> [Trecho da página]
= = = =
Críticas à recuperação judicial do Botafogo

O presidente do Flamengo também direcionou sua análise para o Alvinegro. Bap questionou o aumento da dívida da SAF do Botafogo antes do pedido de recuperação judicial. O dirigente pontuou que o modelo precisa de limites e obrigações severas.

“Posso estar equivocado no número exato, mas quando essa SAF foi constituída eram R$ 700 milhões de dívida. Hoje, pelo que se lê na mídia, o valor é três vezes e meia maior. Aí você pega a recuperação judicial e está incluso a primeira parte da dívida que você entrou para cobrir. Não cobriu a antiga, fez R$ 1 bilhão a mais e agora um pacote único de reformulação. É aprender com isso”, disparou.

Guerra contra o “campo de plástico”

Outro tema abordado com veemência foi o uso de gramados sintéticos. Bap reforçou que o Flamengo é radicalmente contra a tecnologia em ligas de alto nível, afirmando que o modelo prioriza shows em detrimento do futebol.

“Quem quer ganhar dinheiro com show, tem que mudar de segmento. Quem quer ganhar dinheiro com futebol forte, devia defender campo natural de grama. Campo de plástico é uma forma de manter futebol vivo em países que passam oito, nove meses debaixo de gelo. Trazer para cá para ter custo menor? É brincadeira isso”, concluiu o dirigente.
= = = =
> [Dados fornecidos]
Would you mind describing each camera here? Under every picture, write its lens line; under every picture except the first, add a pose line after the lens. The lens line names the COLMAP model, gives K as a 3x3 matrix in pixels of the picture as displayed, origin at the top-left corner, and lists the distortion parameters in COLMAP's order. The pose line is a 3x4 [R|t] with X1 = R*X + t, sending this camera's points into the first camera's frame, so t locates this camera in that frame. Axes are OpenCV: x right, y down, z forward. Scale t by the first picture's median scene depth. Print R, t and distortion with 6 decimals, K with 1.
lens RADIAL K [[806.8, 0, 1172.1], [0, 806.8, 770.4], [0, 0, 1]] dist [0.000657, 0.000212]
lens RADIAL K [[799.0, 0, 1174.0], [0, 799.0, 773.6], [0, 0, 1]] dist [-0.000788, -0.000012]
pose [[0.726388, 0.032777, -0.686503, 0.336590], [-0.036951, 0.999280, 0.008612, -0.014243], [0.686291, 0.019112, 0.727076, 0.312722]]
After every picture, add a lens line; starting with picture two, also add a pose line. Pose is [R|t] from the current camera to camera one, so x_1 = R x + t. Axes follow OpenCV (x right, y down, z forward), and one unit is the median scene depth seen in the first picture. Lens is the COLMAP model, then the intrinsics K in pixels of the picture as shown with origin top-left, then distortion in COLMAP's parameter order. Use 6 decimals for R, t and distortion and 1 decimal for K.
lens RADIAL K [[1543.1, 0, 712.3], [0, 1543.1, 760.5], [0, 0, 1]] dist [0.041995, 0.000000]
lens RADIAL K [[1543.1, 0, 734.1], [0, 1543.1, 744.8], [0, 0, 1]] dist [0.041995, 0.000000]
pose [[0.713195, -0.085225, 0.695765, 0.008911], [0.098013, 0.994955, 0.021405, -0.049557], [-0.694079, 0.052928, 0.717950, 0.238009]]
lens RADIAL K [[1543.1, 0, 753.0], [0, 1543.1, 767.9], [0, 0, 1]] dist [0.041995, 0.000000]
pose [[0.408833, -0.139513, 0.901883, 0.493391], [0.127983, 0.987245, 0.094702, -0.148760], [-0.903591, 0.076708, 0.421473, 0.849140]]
= = = =
> [Instruções do exercício]
1: Transcreva o trecho sobre as declarações do presidente do Flamengo de "O presidente do" a "e obrigações severas.".
2: Resuma em duas frases o trecho sobre as declarações do presidente do Flamengo.
3: Escreva a continuação do trecho sobre as declarações do presidente do Flamengo a partir do ponto em que ele termina.

> [Resultados por tarefa]
1:
O presidente do Flamengo também direcionou sua análise para o Alvinegro. Bap questionou o aumento da dívida da SAF do Botafogo antes do pedido de recuperação judicial. O dirigente pontuou que o modelo precisa de limites e obrigações severas.

2: Bap, presidente do Flamengo, questionou o aumento da dívida da SAF do Botafogo antes do pedido de recuperação judicial e afirmou que o modelo precisa de limites e obrigações severas. Ele também reforçou que o Flamengo é radicalmente contra gramados sintéticos em ligas de alto nível, afirmando que esse modelo prioriza shows em detrimento do futebol.

3:
Impacto tributário e futuro do esporte

Além das polêmicas clubísticas, Bap alertou para a reforma tributária. Ele afirmou que taxar o esporte nacional para resolver problemas fiscais é um erro fatal.

“Tirar dinheiro do esporte não é um tiro no pé, é um tiro na cabeça. O esporte contribui em todas as etapas de formação do cidadão. Estão querendo tirar a esmola da gente achando que isso vai pagar a dívida. Sabe o que vai acontecer? Vai acabar com o esporte nacional”, finalizou o presidente, que participará de audiência pública na terça-feira (28) para debater o tema.